Pain from a pinched nerve is often referred to as sciatica.  Sciatica describes irritation of the sciatic nerve.  Sciatica symptoms include severe pain in the lower back, numbness or tingling sensations in the buttocks and down the leg, often extending to the foot and ankle.
Medical practitioners generally refer to a pinched nerve or sciatica as radiculopathy or radiculitis, which merely means inflammation of the sciatic nerve or sciatic nerve pain. Often times, true sciatic nerve pain and sciatica will originate from outside the spine.

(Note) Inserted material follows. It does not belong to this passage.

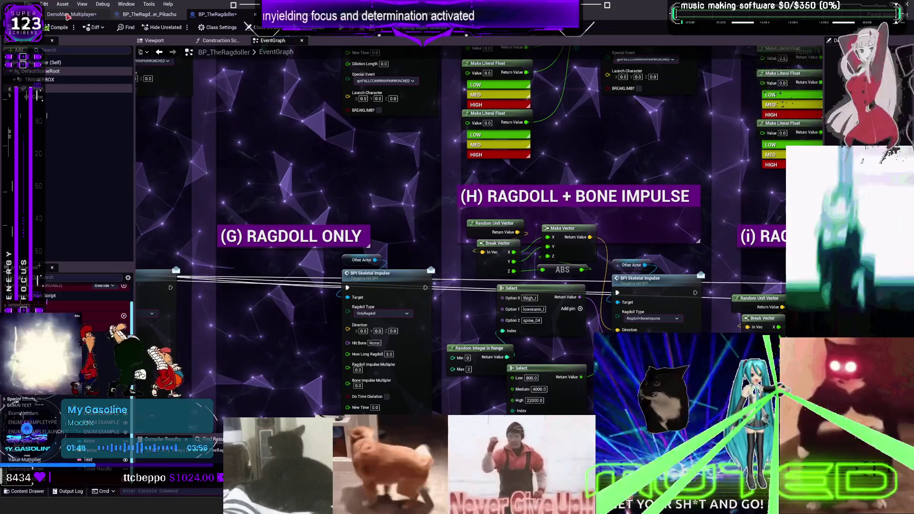
click(68, 15)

How do you get a Pinched Nerve?
Severe pain in the lower back or true sciatica is really a sign of an underlying difficulty that’s causing the sciatic nerve irritation. For treatment of pinched nerve to be effective, the source of the sciatic nerve pain should be identified. Common medical conditions that  give rise to sciatica include: Spondylolisthesis; Herniated Disc,  Degenerative Disc Disease; Piriformis Syndrome , and Spinal Stenosis;

Sciatica Symptoms and Treatment
Most sciatica symptoms are self limiting, meaning that they resolve on their own. Resolution of the presenting signs and symptoms is normally within a few days to several weeks.  Sciatica symptoms can range in intensity from a dull ache to a burning or hot poking sensation.
While sciatica symptoms can be quite severe, permanent nerve damage is rare. Warning signs suggestive of more serious issues consist of things like progressive leg weakness or difficulties with bowel and bladder function. If either of these symptoms are encountered, contact your physician immediately.
How is A Pinched Nerve Diagnosed?
A diagnosis of of a pinched nerve or sciatica symptoms is generally based on the findings of the medical examination alone. Generally, tension development along the course of the nerve and/or tenderness to direct touch can elicit symptoms. In either case, the term sciatica may be used to describe the findings. Additional evaluation, including diagnostic imaging, should to be performed to arrive at a definitive diagnosis.

Pinched Nerve Treatments
Due to the fact that symptoms from a pinched nerve is essentially irritability in the sciatic nerve and/or nerve root, pinched nerve treatment should be focused on alleviating the contributing factors that caused the sciatica symptoms. Specific sciatica treatment is aimed at decreasing the influence of muscle and joint dysfunction. Spinal decompression therapy is an excellent treatment for pinched nerve and could be utilized to offset the effects of the herniated disc, degenerative disc disease, or spinal stenosis. Be aware that the effects of spinal decompression are temporary.
If a sciatica nerve pain is determined to be related to spinal stenosis or a herniated disc, epidural steroid injections may be an effective treatment of pinched nerve pain. The premise of epidural steroid injections is localized management of sciatic nerve inflammation via the use of a very strong anti-inflammatory medication. Epidural injections might be utilized for both diagnostic and therapeutic purposes.
As with any condition of the spine, surgery is only considered as a viable treatment of pinched nerve pain if all other forms of treatment have failed or there is a true medical emergency.